The lockdown of concert halls and opera houses, cuts in air travel and other restrictions have devastated careers and livelihood of artists worldwide. Star tenor Jonas Kaufmann started a petition in April, calling on European politicians to support the performing arts. “What is Germany, for example, other than language, culture, art, architecture, music and…well, also football ? This is the essence of our society. If you destroy that, what is left?” said Kaufmann.

European arts organizations can actually count on some financial support from the state, since culture in Europe is generally considered essential to a personal well-being. Germany, for example, approved an initial relief package of $54 billion for freelance artists and businesses in the cultural, creative, and media sectors at the end of March. Cultural ministers of all 16 states are now asking Berlin for additional funds to keep culture alive and thriving.

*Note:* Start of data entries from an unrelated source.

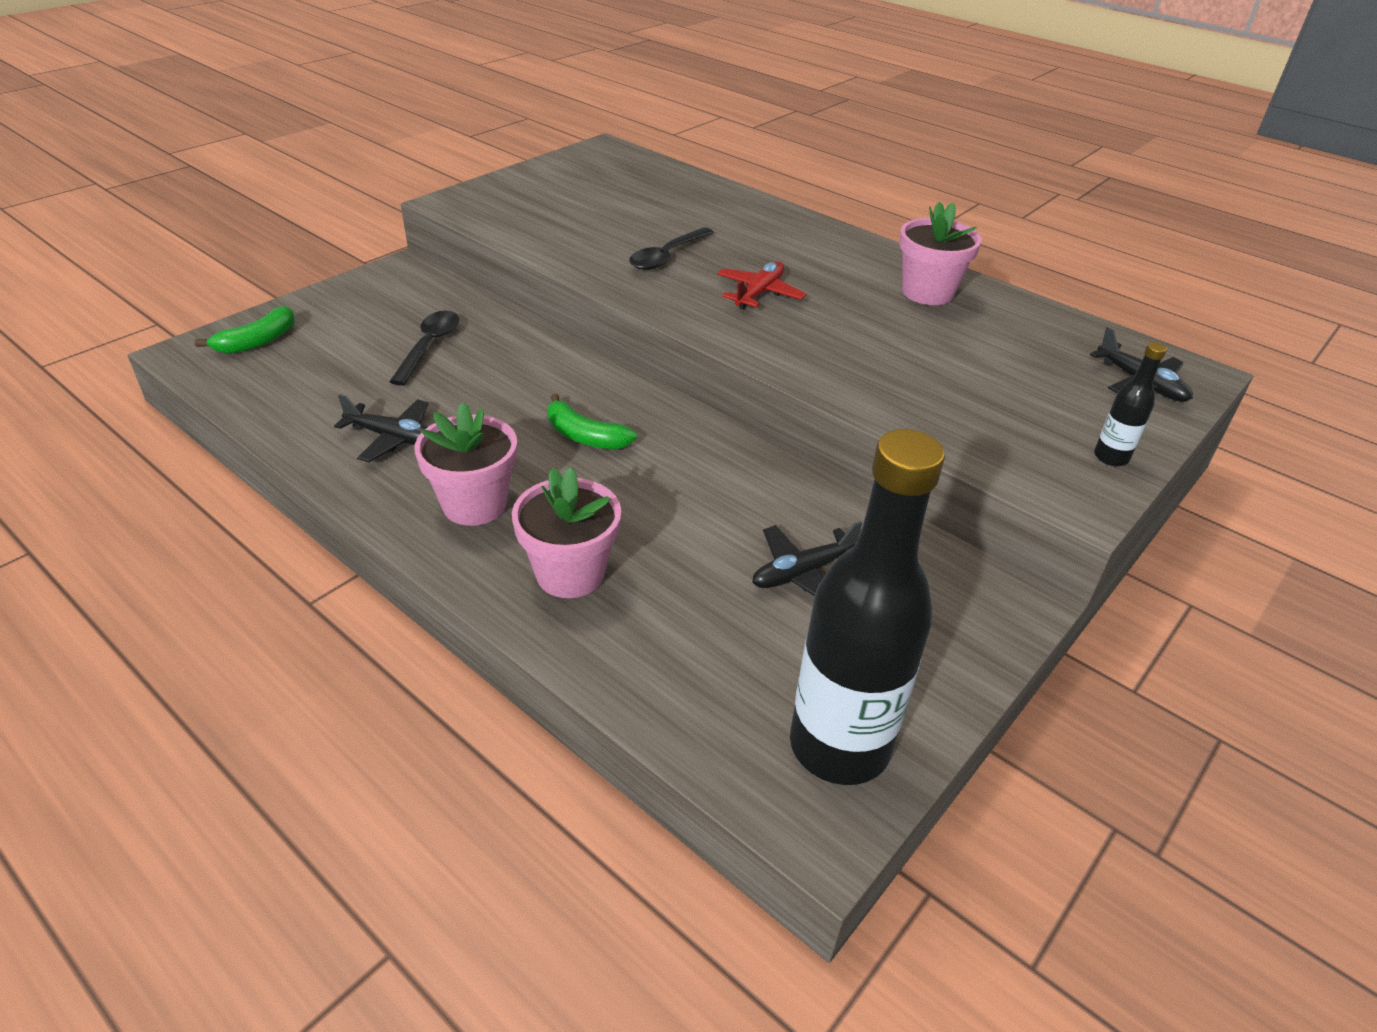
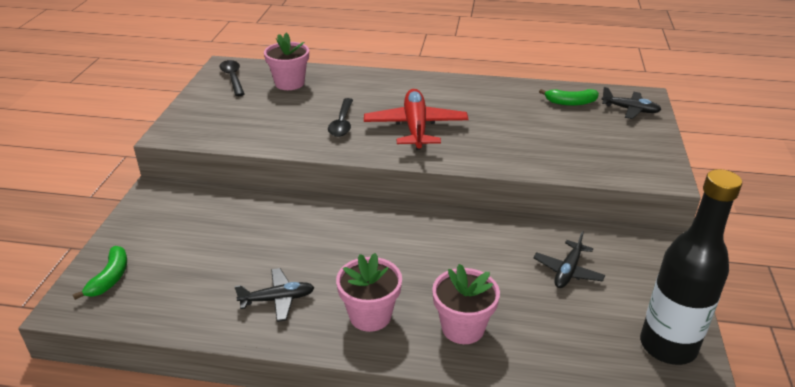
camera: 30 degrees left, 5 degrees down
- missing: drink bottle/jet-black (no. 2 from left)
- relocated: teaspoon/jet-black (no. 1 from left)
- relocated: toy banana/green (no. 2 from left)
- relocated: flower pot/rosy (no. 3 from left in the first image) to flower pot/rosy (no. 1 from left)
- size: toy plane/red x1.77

That idea is strange to the U.S. political establishment, which has been steadily cutting down funds for art institutions and education for decades, making art dependable on rich donors. There is no doubt, however, that American arts organizations, especially opera companies large and small, will survive the pandemic thanks to determined performing art professionals and their passionate audiences.

“Our mission is to draw our community together through opera, a unique blend of music and drama that speaks to the mind and spirit—especially in difficult times like these,” Seattle Opera's Scheppelmann said.